USED MACHINERY: Chafer ‘T’ and ‘E’ series trailed sprayers: Following a management buyout in October 2000, Chafer Machinery has continued to refine and develop its new trailed sprayer range. Of greater importance to second-hand buyers is the company’s support for older machines and its ability to upgrade these sprayers to meet modern demands. The trick, as James de Havilland explains, is to know exactly what’s on offer and how far the various upgrades can be exploited to modify a sprayer to meet a particular farm’s specific needs

Chafer sprayers were developed to apply both Chafer liquid fertiliser and pesticides. Typically hired out to farming customers, the resultant machines were certainly built tough although, despite that initial fert/spray dual-role intention, to many farmers the firm’s sprayers have always been associated far more with the handling of crop feed than chemicals.

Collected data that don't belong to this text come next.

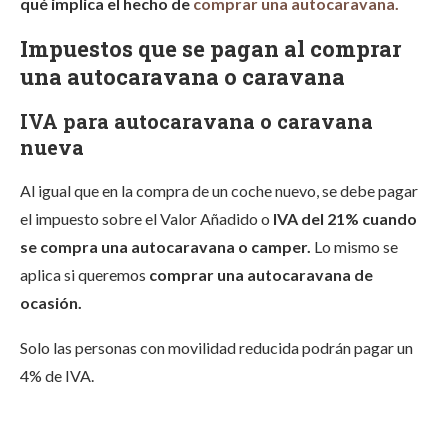
qué implica el hecho de
comprar una autocaravana.
Impuestos que se pagan al comprar
una autocaravana o caravana
IVA para autocaravana o caravana
nueva
Al igual que en la compra de un coche nuevo, se debe pagar
el impuesto sobre el Valor Añadido o
IVA del 21% cuando
se compra una autocaravana o camper.
Lo mismo se
aplica si queremos
comprar una autocaravana de
ocasión.
Solo las personas con movilidad reducida podrán pagar un
4% de IVA.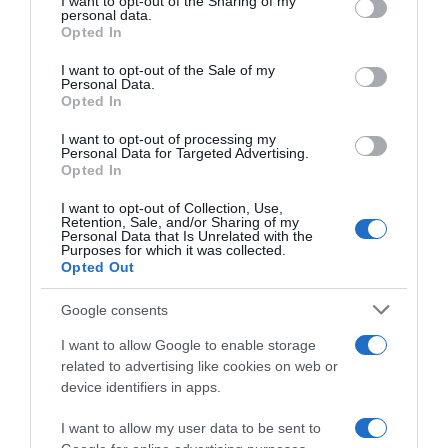
not limited to your visit or usage behaviour. You may click to
I want to opt-out of the Sharing of my
personal data.
grant or deny consent to Google and its third-party tags to
Opted In
use your data for below specified purposes in below Google
consent section.
I want to opt-out of the Sale of my
Personal Data.
Opted In
I want to opt-out of processing my
Personal Data for Targeted Advertising.
Opted In
I want to opt-out of Collection, Use,
Retention, Sale, and/or Sharing of my
Personal Data that Is Unrelated with the
Purposes for which it was collected.
Opted Out
Google consents
I want to allow Google to enable storage
ΔΙΑΒΆΣΤΕ ΣΤΟ «Π»
related to advertising like cookies on web or
device identifiers in apps.
I want to allow my user data to be sent to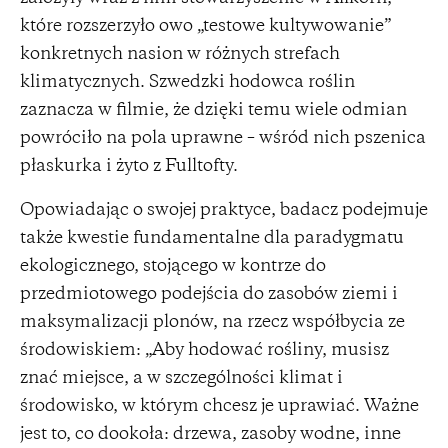
które rozszerzyło owo „testowe kultywowanie”
konkretnych nasion w różnych strefach
klimatycznych. Szwedzki hodowca roślin
zaznacza w filmie, że dzięki temu wiele odmian
powróciło na pola uprawne – wśród nich pszenica
płaskurka i żyto z Fulltofty.
Opowiadając o swojej praktyce, badacz podejmuje
także kwestie fundamentalne dla paradygmatu
ekologicznego, stojącego w kontrze do
przedmiotowego podejścia do zasobów ziemi i
maksymalizacji plonów, na rzecz współbycia ze
środowiskiem: „Aby hodować rośliny, musisz
znać miejsce, a w szczególności klimat i
środowisko, w którym chcesz je uprawiać. Ważne
jest to, co dookoła: drzewa, zasoby wodne, inne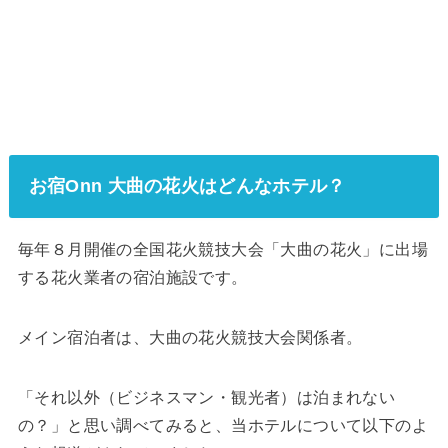
お宿Onn 大曲の花火はどんなホテル？
毎年８月開催の全国花火競技大会「大曲の花火」に出場
する花火業者の宿泊施設です。
メイン宿泊者は、大曲の花火競技大会関係者。
「それ以外（ビジネスマン・観光者）は泊まれない
の？」と思い調べてみると、当ホテルについて以下のよ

Admittedly this early thinking did start to change once Chafer stopped sprayer hire and concentrated on equipment development  and sales in the mid-80s. By 1990, the ‘traditional’ Chafer 2,000- and 3,000  litre ‘A’ frame chassis models had been replaced, the APS all-purpose sprayer chassis making its debut on the ‘T’ series The ‘T’ series subsequently shuffled aside for the ‘E’ line in mid-97, which, in turn, was itself superseded by the totally new Guardian ten years later in January 2007. In this article we will look at both the ‘T’ and ‘E’ series; our apologies to users of earlier ‘A’ frame Chafer models, but there is simply not enough page space to cover these machines, too.

When introduced for the 1991 season, the Chafer ‘T’ could be specified with several key options. From a second-hand buyer’s perspective, however, it is perhaps more mportant to know just what a particular machine has fitted now as opposed to what may have been available when new.